Operations
This page covers production deployment, backup and disaster recovery, and change management for Mantle.
Production Deployment
Using the Helm Chart
The recommended way to run Mantle in production is with the included Helm chart. It configures health probes, resource limits, and environment variables:
helm install mantle charts/mantle \
--set database.url="postgres://mantle:secret@db.internal:5432/mantle?sslmode=require" \
--set encryption.key="your-hex-key"
The Helm chart configures:
- Liveness probe pointing to
/healthz - Readiness probe pointing to
/readyz SIGTERMas the termination signal (aligns with Mantle’s graceful shutdown)
Health Probes
Configure your load balancer or orchestrator to use the health endpoints:
| Probe | Endpoint | Recommended Interval |
|---|---|---|
| Liveness | GET /healthz | 10s |
| Readiness | GET /readyz | 5s |
The readiness probe returns a non-200 status when the database connection is lost, which causes the load balancer to stop routing traffic to the unhealthy instance.
Environment Variables
In production, pass configuration through environment variables rather than config files:
export MANTLE_DATABASE_URL="postgres://mantle:secret@db.internal:5432/mantle?sslmode=require"

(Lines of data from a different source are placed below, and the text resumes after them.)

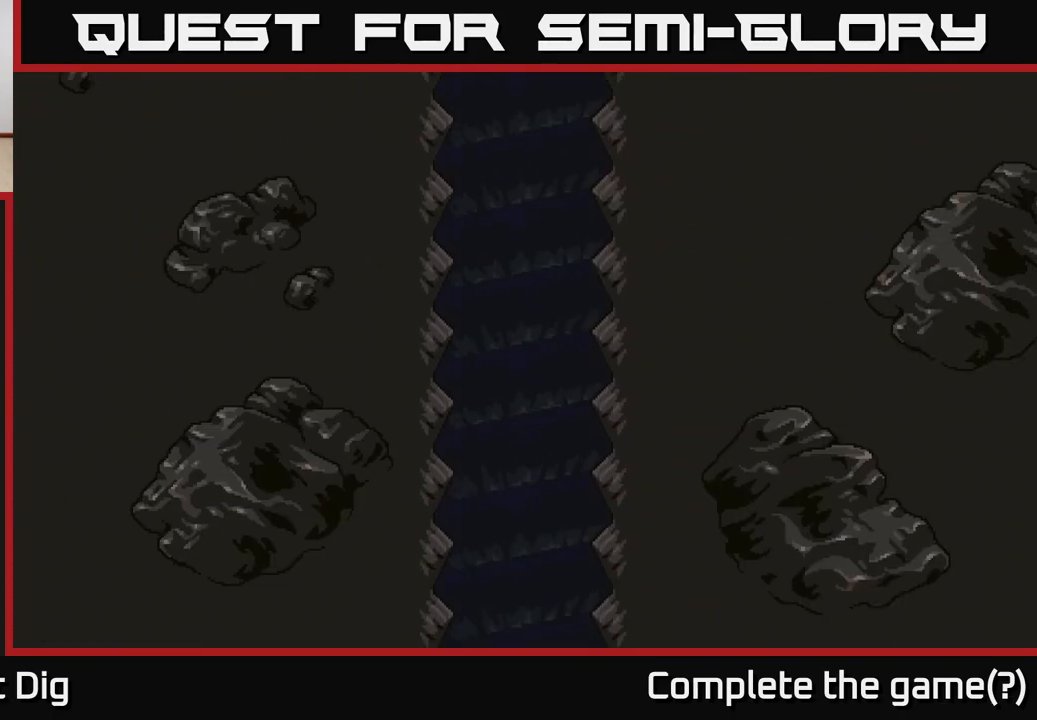
{"buttons": [], "left_stick": "center", "right_stick": "center", "events": []}
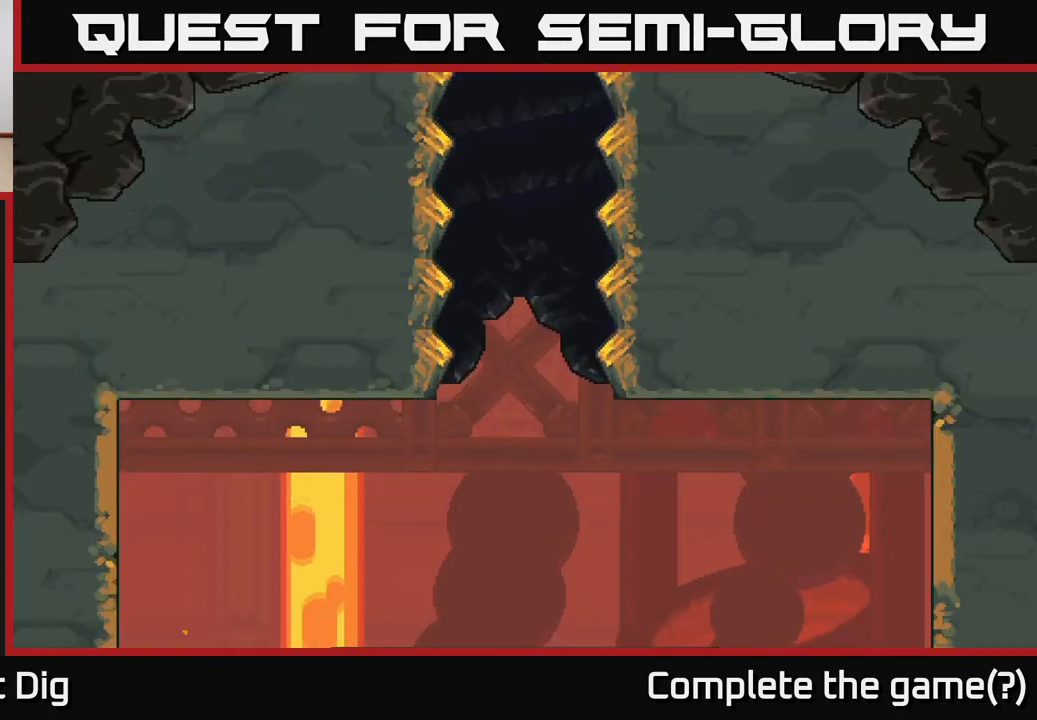
{"buttons": [], "left_stick": "center", "right_stick": "center", "events": []}
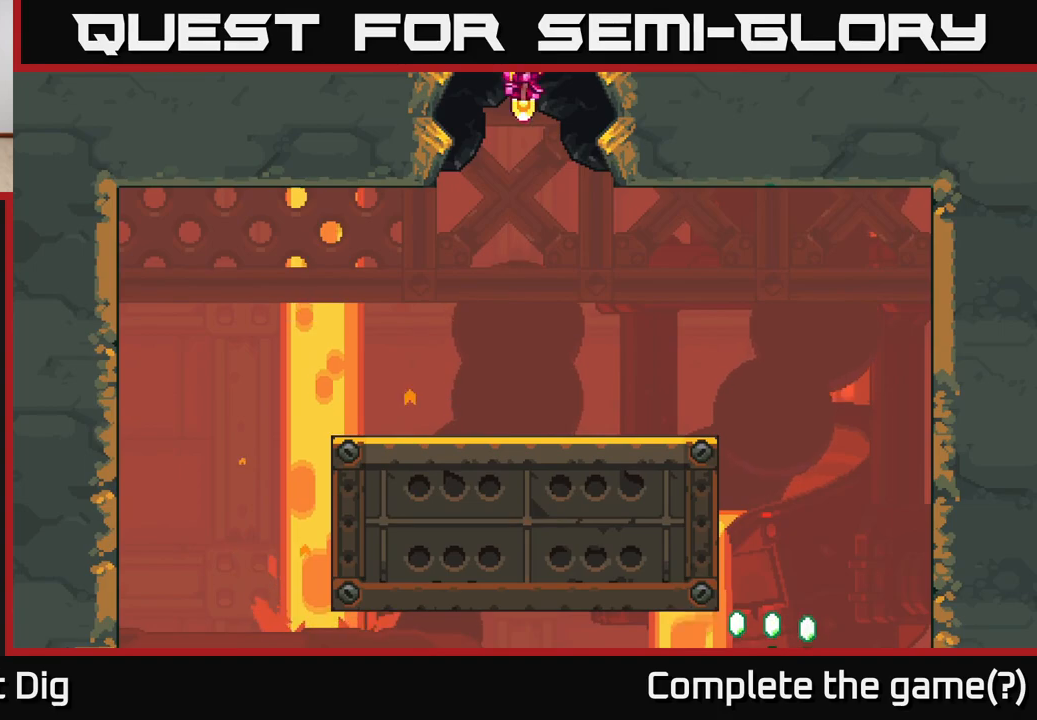
{"buttons": ["A"], "left_stick": "center", "right_stick": "center", "events": [[483, "A", "down"]]}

export MANTLE_API_ADDRESS=":8080"
export MANTLE_ENCRYPTION_KEY="your-64-char-hex-key"
export MANTLE_LOG_LEVEL="warn"
mantle serve
See Configuration for the full list of environment variables.
Migrations
The server runs migrations automatically on startup. You do not need a separate mantle init step in your deployment pipeline. This is safe to run with multiple replicas — migrations use database-level locking to prevent conflicts.
Backup and Disaster Recovery
Postgres is Mantle’s single point of state. All workflow definitions, execution history, step checkpoints, encrypted credentials, and audit events live in the database. Recovery from any failure depends on having a good database backup and access to your encryption key.
What to Back Up
| Asset | Location | Notes |
|---|---|---|
| Postgres database | Your database host | Contains all Mantle state: definitions, executions, credentials, audit events |
| Encryption key | MANTLE_ENCRYPTION_KEY env var or mantle.yaml | Required to decrypt credentials; store separately from database backups |
mantle.yaml | Configuration file on disk | Can be reconstructed, but easier to back up |
| Workflow YAML files | Version control (Git) | Authoritative source; can be re-applied with mantle apply |
Critical: Store the encryption key separately from database backups. If an attacker obtains both the database dump and the encryption key, they can decrypt all stored credentials.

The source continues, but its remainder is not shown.